[Exercise objective] Pull out every line with the word "ring" from the entries below.

(Collected data)
━━━━━━━━
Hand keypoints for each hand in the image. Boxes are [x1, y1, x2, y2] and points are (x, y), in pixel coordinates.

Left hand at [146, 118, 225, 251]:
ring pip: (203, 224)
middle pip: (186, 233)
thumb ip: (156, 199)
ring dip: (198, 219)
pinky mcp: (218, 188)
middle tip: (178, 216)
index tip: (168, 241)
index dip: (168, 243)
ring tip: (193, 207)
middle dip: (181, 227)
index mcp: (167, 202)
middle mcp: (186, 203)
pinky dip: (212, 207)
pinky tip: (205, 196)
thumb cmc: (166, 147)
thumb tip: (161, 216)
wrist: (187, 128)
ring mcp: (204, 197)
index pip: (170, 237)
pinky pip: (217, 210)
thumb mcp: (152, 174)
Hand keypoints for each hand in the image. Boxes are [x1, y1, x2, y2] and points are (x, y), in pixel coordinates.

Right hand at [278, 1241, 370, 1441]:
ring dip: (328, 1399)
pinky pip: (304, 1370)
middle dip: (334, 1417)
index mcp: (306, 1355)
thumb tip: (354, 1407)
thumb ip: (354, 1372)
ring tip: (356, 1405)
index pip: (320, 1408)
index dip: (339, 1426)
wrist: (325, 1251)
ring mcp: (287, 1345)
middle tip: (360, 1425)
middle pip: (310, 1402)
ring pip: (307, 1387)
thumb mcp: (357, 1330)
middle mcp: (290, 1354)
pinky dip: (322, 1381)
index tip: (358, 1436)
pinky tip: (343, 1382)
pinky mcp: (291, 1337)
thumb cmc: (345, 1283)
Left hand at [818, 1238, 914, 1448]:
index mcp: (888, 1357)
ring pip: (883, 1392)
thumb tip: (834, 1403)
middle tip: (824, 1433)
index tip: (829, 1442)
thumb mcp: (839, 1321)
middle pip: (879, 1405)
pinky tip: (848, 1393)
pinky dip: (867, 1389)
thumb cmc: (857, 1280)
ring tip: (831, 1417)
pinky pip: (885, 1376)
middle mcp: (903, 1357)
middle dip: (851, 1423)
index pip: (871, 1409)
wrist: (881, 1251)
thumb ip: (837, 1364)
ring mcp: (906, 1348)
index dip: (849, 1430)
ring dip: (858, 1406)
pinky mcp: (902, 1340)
━━━━━━━━
[Written solution]
ring pip: (203, 224)
ring dip: (198, 219)
ring tip: (193, 207)
ring mcp: (204, 197)
ring dip: (328, 1399)
ring tip: (356, 1405)
ring mcp: (287, 1345)
ring pip: (307, 1387)
ring pip: (883, 1392)
ring tip: (831, 1417)
ring mcp: (906, 1348)
ring dip: (858, 1406)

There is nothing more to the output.